ФРАГМЕНТ ДОКУМЕНТА -
>>>
От всех этих причин не только не самоокупается Архипелаг, но приходится стране ещё дорого доплачивать за удовольствие его иметь.
Когда в Москве на улице Огарёва для расчистки под новые здания ломали старые, простоявшие более века, то балки из междуэтажных перекрытий не только не выбрасывались, не только не шли на дрова – но на столярные изделия! Это было звенящее чистое дерево. Такова была у наших прадедов просушка.
Мы же всё спешим, нам всё некогда. Неужели ещё ждать, пока балки высохнут? На Калужской заставе мы мазали балки новейшими антисептиками – и всё равно балки загнивали, в них появлялись грибки, да так проворно, что ещё до сдачи здания приходилось взламывать полы и на ходу менять эти балки.
Поэтому через сто лет всё, что строили мы, зэки, да и вся страна, наверняка не будет так звенеть, как те старые балки с улицы Огарёва.
Уместно было бы закончить эту главу долгим списком работ, выполненных заключёнными хотя бы с первой сталинской пятилетки и до хрущёвских времён. Но я, конечно, не в состоянии его написать. Я могу только начать его, чтобы желающие вставляли и продолжали.
<<<
ВАШЕ ЗАДАНИЕ - Извлеките из фрагмента о старых балках дословно тот отрезок, который начинается словами «Когда в Москве» и заканчивается словами «наших прадедов просушка.». Строки, идущие после фрагмента, для работы не понадобятся.

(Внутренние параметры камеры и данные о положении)
>>>
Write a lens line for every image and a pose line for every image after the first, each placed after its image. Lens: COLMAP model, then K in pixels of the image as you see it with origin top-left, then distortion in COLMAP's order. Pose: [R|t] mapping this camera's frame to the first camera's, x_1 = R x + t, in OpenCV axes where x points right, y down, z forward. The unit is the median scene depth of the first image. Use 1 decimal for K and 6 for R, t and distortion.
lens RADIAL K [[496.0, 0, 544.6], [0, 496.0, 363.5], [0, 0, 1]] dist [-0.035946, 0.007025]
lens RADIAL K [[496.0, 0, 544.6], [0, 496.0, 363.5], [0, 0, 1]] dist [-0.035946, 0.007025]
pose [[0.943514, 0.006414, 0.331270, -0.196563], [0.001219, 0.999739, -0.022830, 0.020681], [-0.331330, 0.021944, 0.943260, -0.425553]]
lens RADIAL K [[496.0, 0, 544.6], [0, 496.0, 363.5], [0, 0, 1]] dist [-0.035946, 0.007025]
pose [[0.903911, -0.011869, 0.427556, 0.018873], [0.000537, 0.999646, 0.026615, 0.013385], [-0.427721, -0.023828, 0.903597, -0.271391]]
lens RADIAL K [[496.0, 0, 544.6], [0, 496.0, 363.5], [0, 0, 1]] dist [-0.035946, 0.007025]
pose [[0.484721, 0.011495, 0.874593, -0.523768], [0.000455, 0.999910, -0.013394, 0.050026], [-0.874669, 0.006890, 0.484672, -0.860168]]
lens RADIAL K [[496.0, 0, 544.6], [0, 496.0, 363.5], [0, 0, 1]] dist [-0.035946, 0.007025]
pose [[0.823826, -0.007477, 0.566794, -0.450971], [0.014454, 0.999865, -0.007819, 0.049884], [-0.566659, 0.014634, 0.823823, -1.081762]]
<<<
>>>
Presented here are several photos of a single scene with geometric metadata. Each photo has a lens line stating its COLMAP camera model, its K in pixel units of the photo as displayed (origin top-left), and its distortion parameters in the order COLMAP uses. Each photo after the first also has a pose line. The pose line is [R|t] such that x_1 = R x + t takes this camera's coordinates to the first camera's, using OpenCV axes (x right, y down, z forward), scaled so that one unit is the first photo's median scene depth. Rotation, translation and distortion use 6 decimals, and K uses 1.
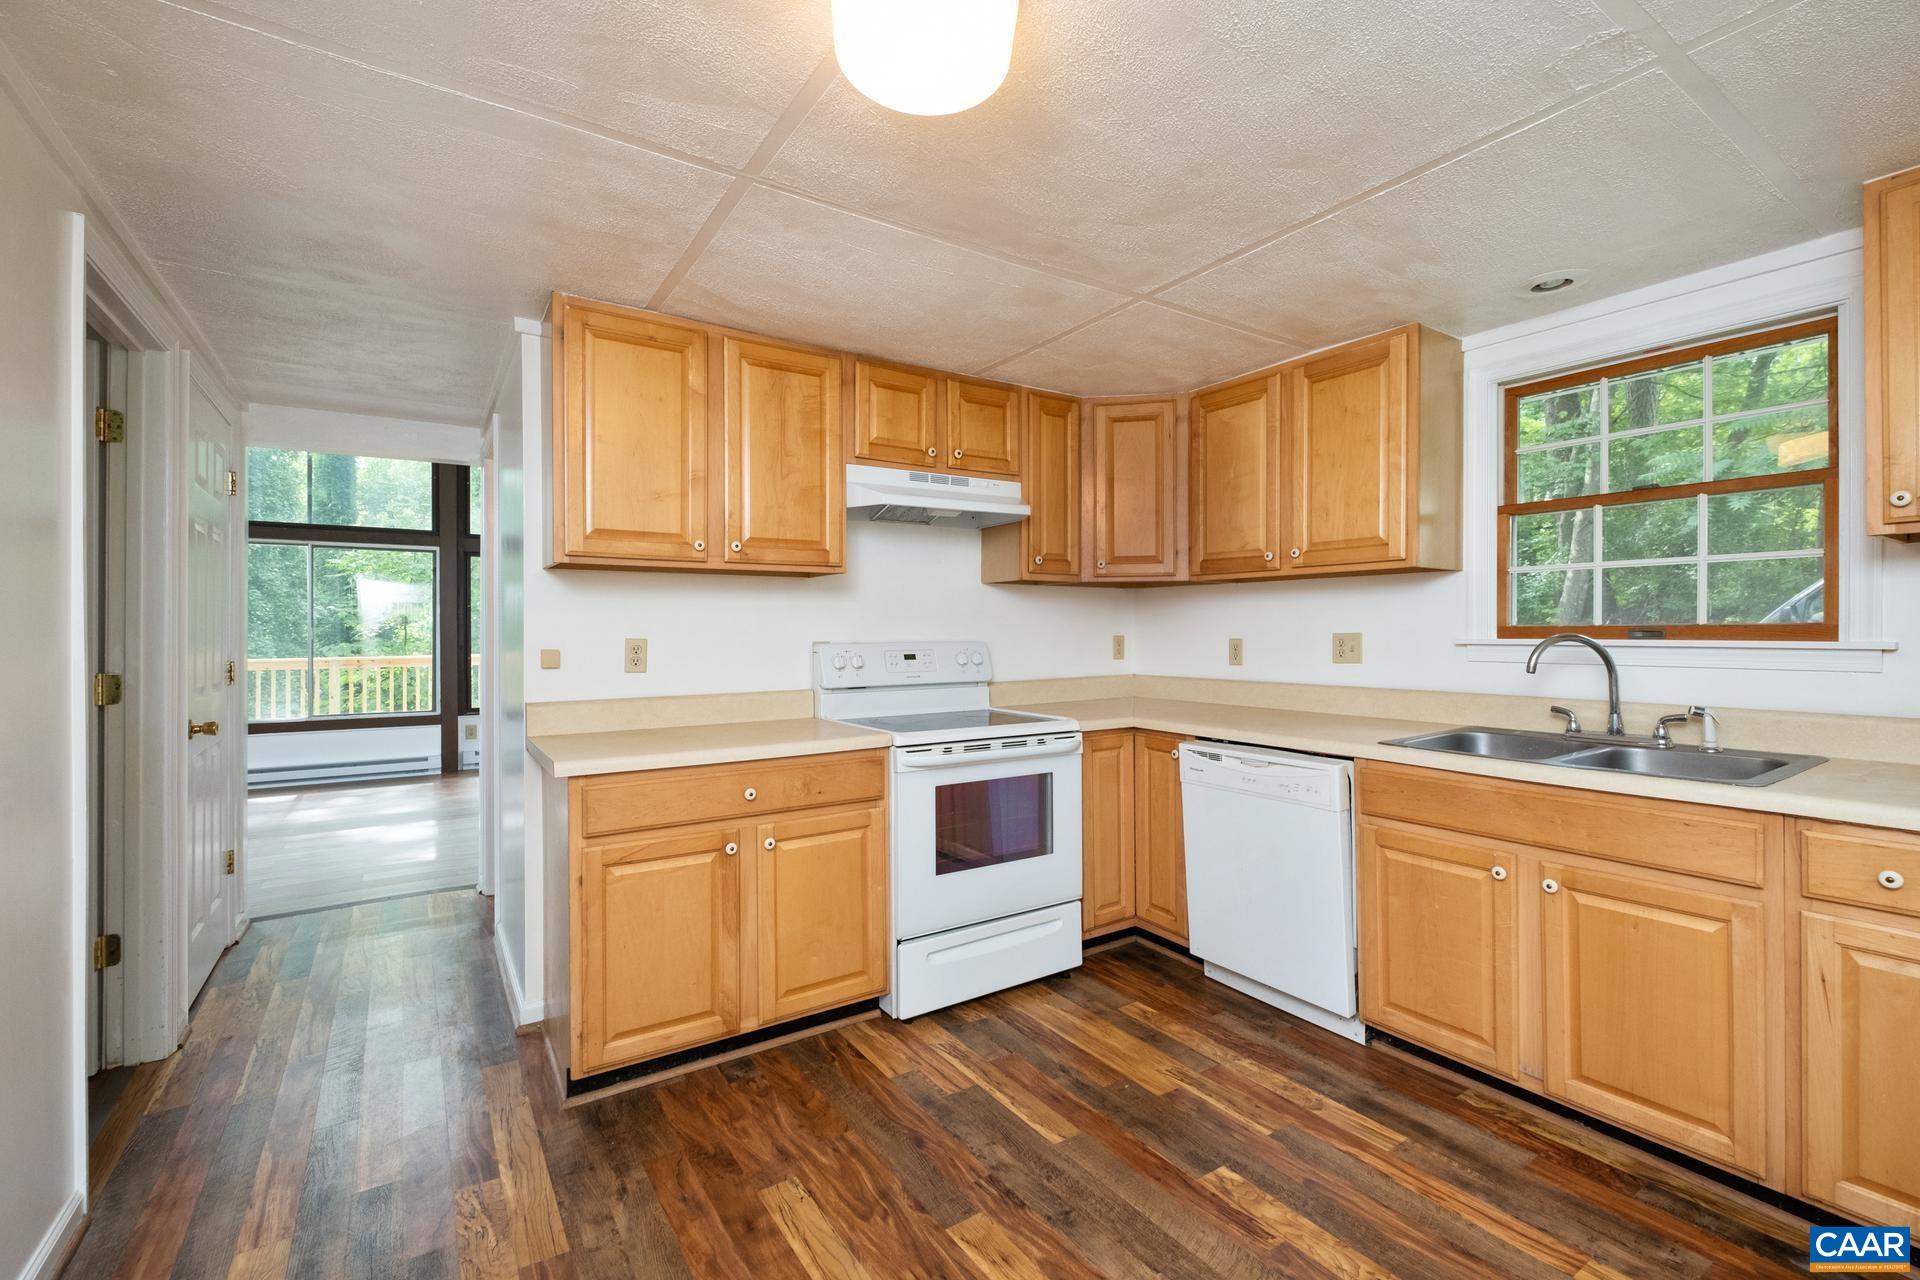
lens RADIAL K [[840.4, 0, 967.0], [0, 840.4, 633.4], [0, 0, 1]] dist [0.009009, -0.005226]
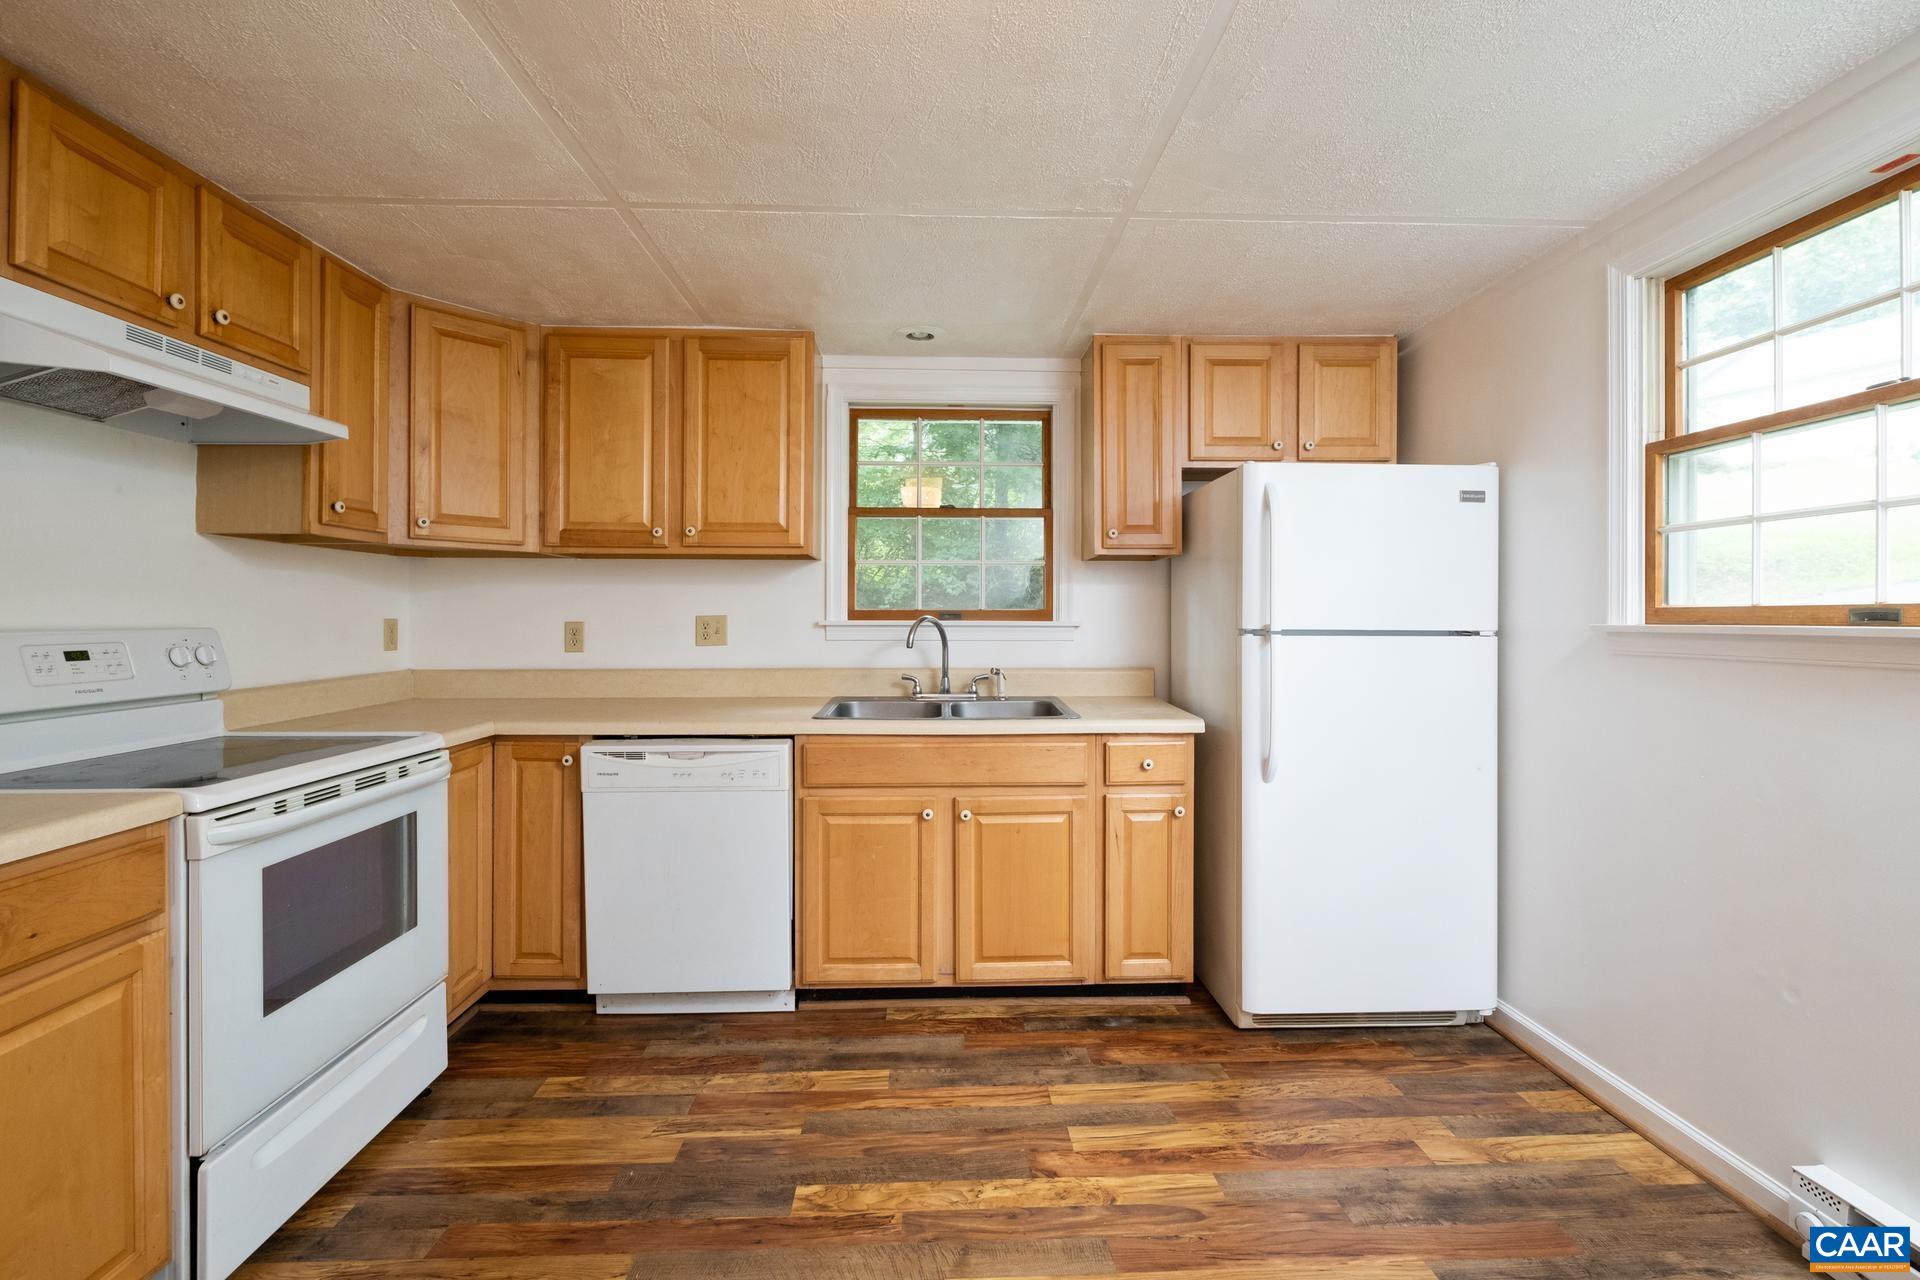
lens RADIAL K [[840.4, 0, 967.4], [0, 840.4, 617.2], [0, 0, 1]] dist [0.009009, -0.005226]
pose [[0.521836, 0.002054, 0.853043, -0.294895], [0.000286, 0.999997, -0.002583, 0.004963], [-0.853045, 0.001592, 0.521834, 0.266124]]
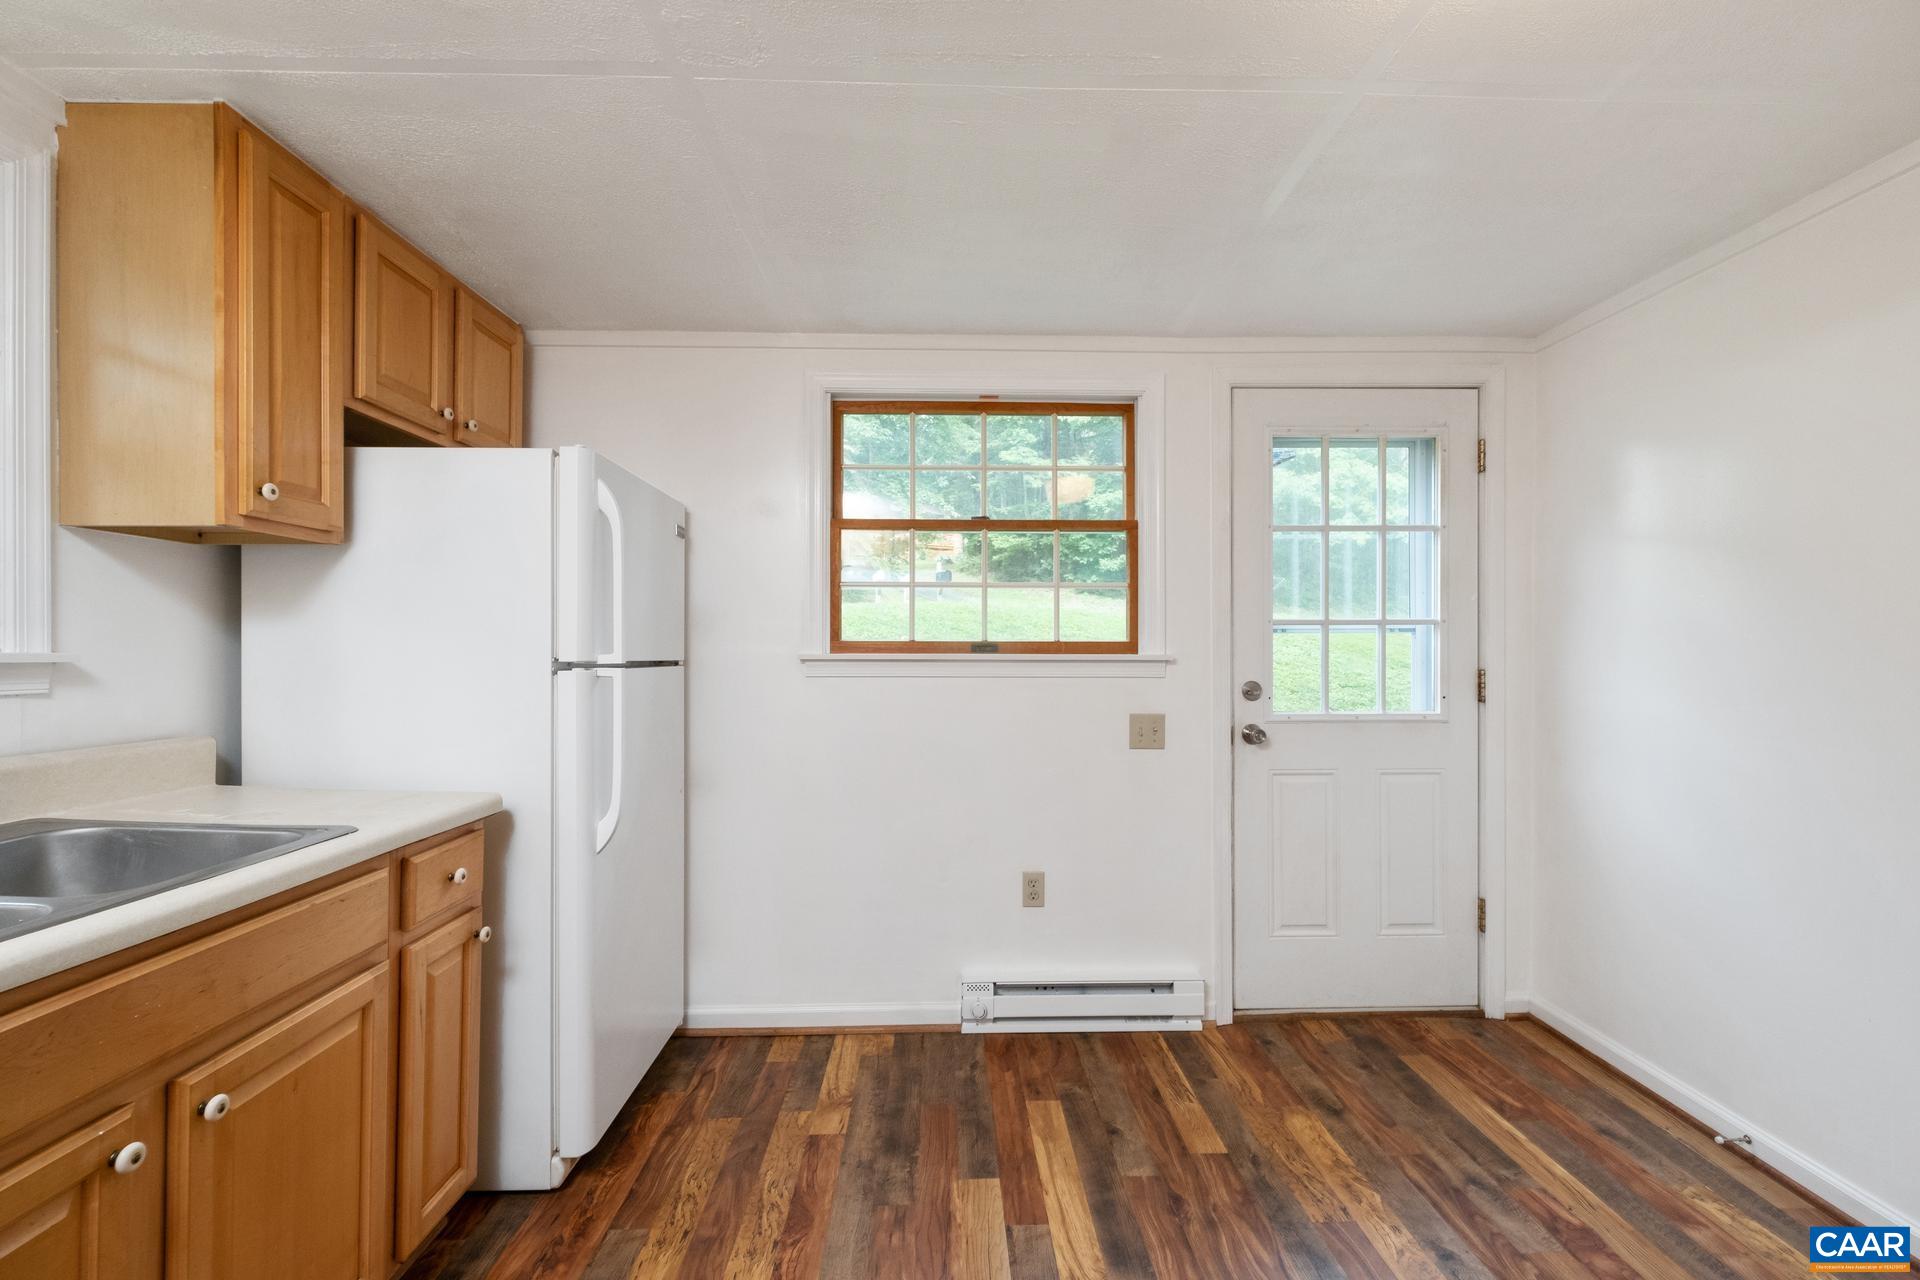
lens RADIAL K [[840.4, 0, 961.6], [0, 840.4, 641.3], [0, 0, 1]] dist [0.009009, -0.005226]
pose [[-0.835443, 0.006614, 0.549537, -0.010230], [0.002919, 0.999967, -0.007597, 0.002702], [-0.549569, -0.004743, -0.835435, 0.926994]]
<<<
РЕШЕНИЕ ЗАДАЧИ -
Когда в Москве на улице Огарёва для расчистки под новые здания ломали старые, простоявшие более века, то балки из междуэтажных перекрытий не только не выбрасывались, не только не шли на дрова – но на столярные изделия! Это было звенящее чистое дерево. Такова была у наших прадедов просушка.